Passing Through

I passed the first apartment we shared
I slowed down to see our old balcony
Two lifetimes ago
I barely remember the young bride
Fresh off the boat from the great white north
Who called that place home
Whatever happened to her?
Now it feels foreign, like it was all a dream

But things keep passing through this world

And then there’s hospice
The immense sadness seeps into its walls
A constant reminder that death is unfair
The process is unfair
The tsunami of emotion
Left wallowing in the unfillable hole it leaves in its wake
Is also unfair
An essay said our culture doesn’t acknowledge death for what it is:
A part of life
We view it as a complete failure of medical intervention
My medical training causes me to struggle with this
Nothing is spared from death
Even the hopes for the future dashed against the jagged rocks of reality

Death and grief come passing through in many forms

“I have some bad news,” he said. “She died and it was suicide”
It took awhile register
There wasn’t a dry eye when it was announced
We commiserated through tears
The fallout hit swiftly

And so, we sit in grief
It’s uncomfortable to us Americans
We pull ourselves up by the bootstraps
And manifest destiny our way through the wearying times
“Because Jesus, you guys!”
And somehow
We’re suppose to smile through our tears and give glory to God
Avoiding the uncomfortable bit that is processing our loss
Because it gets ugly
It is completely burdensome
Without any order
And logic?
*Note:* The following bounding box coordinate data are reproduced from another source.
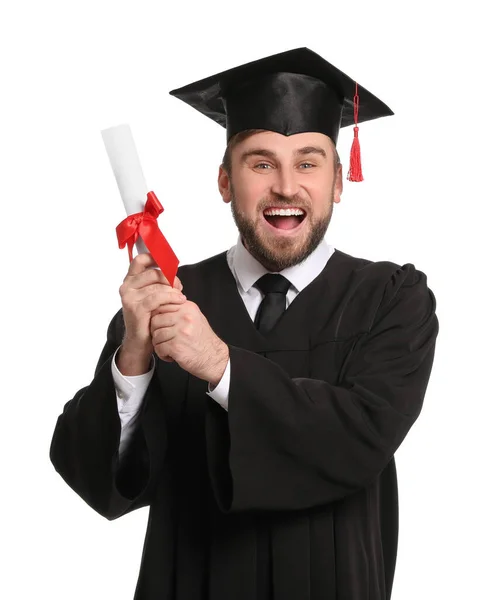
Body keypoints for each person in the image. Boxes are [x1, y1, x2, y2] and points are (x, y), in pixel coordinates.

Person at [50, 47, 440, 600]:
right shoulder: (170, 299)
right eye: (261, 163)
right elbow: (101, 486)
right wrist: (133, 357)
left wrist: (218, 364)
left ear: (337, 183)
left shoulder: (391, 300)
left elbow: (359, 436)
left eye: (308, 162)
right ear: (225, 181)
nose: (285, 187)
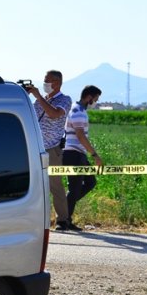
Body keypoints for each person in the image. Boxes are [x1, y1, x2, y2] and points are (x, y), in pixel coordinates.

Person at [25, 70, 72, 230]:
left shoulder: (64, 100)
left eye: (48, 80)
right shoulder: (41, 100)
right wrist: (26, 97)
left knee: (55, 185)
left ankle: (62, 220)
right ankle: (36, 218)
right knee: (35, 185)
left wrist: (38, 96)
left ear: (57, 83)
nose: (45, 83)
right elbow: (29, 116)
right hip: (35, 148)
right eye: (45, 80)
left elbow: (54, 114)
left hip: (52, 148)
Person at [62, 85, 103, 231]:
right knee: (75, 188)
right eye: (96, 99)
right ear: (89, 97)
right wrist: (95, 155)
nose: (96, 102)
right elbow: (80, 135)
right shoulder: (78, 111)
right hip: (73, 154)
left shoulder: (79, 109)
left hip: (79, 153)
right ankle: (65, 219)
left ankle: (65, 209)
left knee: (90, 182)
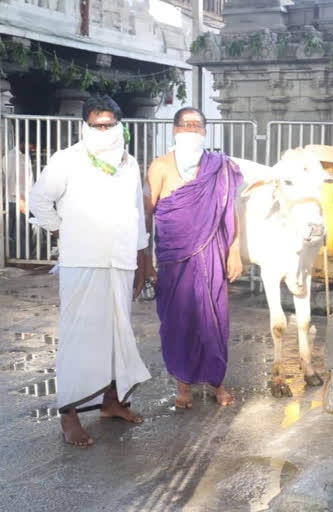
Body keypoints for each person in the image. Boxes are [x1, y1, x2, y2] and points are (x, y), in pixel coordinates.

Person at [28, 94, 150, 447]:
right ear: (85, 125)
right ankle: (69, 413)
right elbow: (39, 200)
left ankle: (112, 403)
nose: (103, 131)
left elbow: (137, 214)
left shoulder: (129, 164)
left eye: (109, 124)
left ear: (119, 125)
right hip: (82, 261)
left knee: (118, 336)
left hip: (121, 261)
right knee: (79, 338)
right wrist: (60, 230)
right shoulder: (67, 160)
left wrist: (142, 259)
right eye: (96, 125)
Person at [145, 107, 243, 409]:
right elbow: (147, 215)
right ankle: (183, 385)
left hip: (213, 255)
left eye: (197, 126)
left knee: (214, 319)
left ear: (204, 132)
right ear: (175, 131)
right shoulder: (160, 166)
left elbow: (230, 210)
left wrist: (235, 250)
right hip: (174, 260)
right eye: (185, 125)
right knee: (179, 322)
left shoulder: (219, 167)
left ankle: (217, 382)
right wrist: (145, 261)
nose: (191, 130)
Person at [2, 138, 33, 258]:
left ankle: (23, 258)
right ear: (22, 143)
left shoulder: (22, 156)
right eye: (30, 144)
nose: (31, 148)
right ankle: (19, 258)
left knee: (23, 232)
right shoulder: (11, 157)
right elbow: (11, 181)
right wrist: (21, 201)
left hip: (23, 199)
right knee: (20, 232)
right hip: (16, 201)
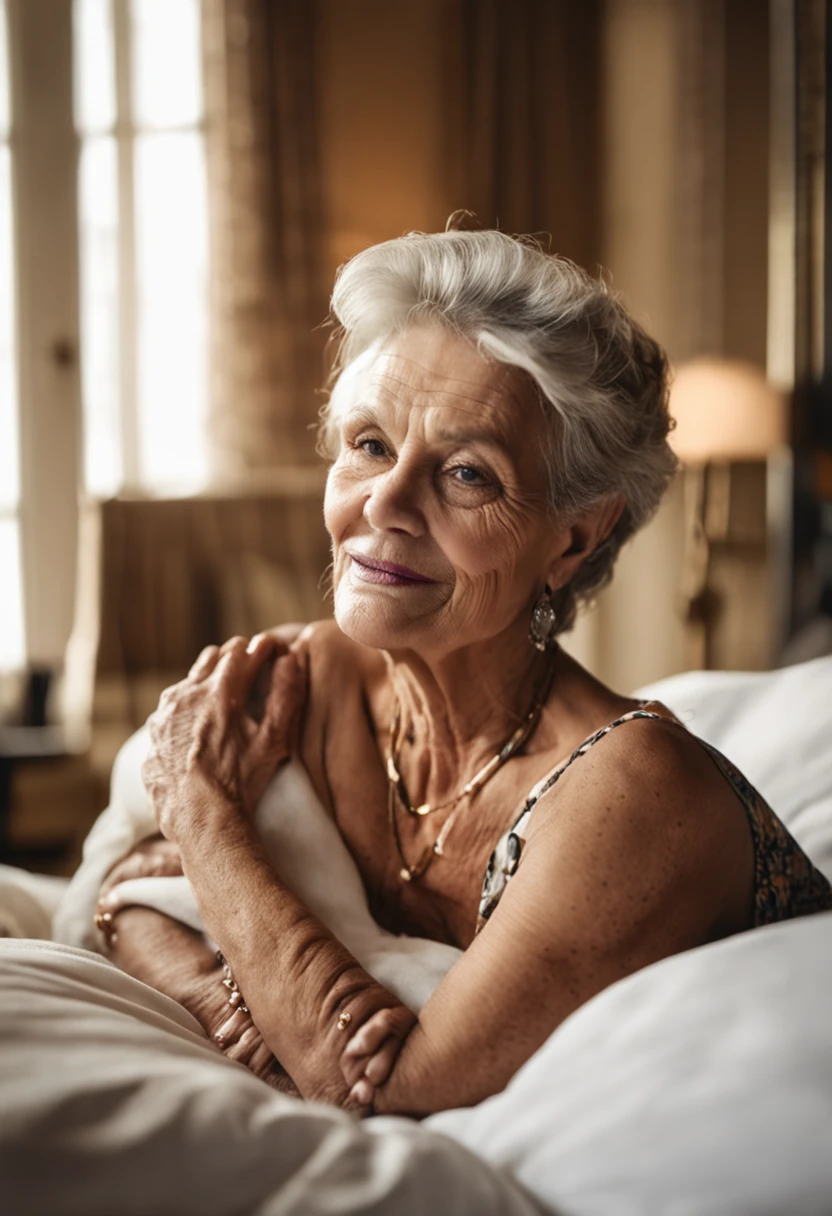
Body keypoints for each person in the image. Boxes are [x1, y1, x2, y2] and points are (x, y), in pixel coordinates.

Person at [94, 226, 832, 1118]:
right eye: (368, 443)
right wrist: (227, 1001)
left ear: (575, 536)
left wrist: (205, 818)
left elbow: (393, 1093)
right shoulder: (309, 679)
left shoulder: (635, 790)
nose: (387, 504)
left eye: (467, 474)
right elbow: (123, 886)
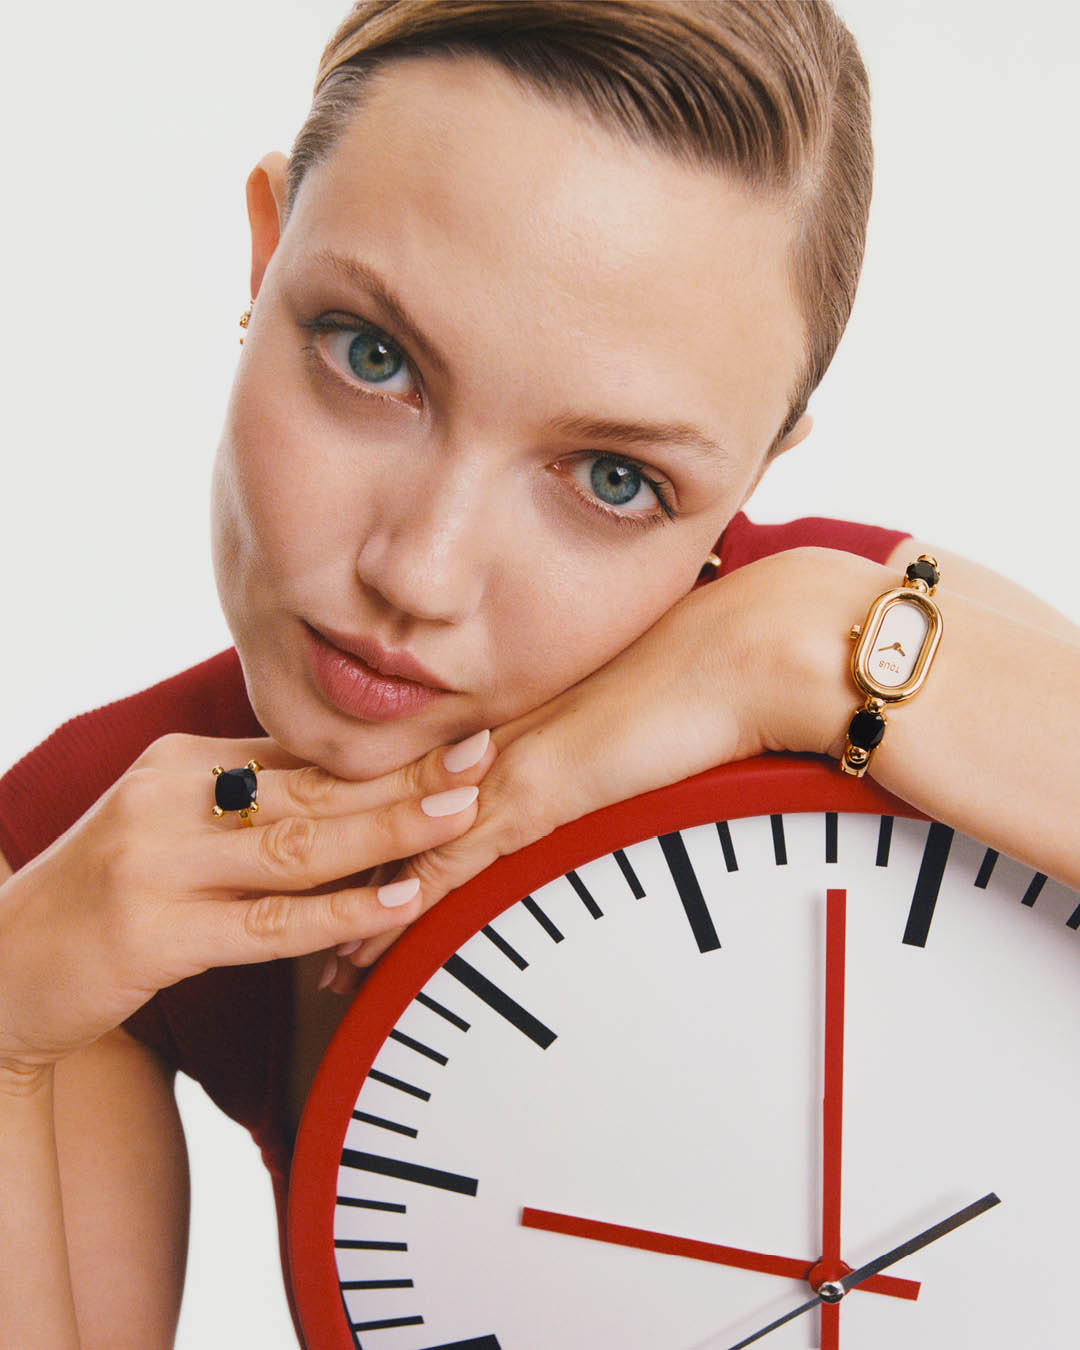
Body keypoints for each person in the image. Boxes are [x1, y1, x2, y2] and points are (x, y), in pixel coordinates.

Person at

There is none
It Instagrams terribly
A direct hit to the happy, clappy Christendom we built here
Where they want to look past your pain because it is uncomfortable
It clashes with their happy, clappy way of life
As if being healthy, wealthy, and wise were fruits of the Spirit

But grieving is needed
So needed
To heal mind, body, and soul
In its own time
In its own way
In its own place

I grieved for two years
I did not know what I was experiencing was grief
Until a therapist told me that’s what it was

The scar tissue will form
Someday
In its own time

Grief, like death
Is just passing through
It is not the final say, yet it remains

But grieve
Grieve
Until your heart falls out
Your Father in Heaven will catch it with His loving hands.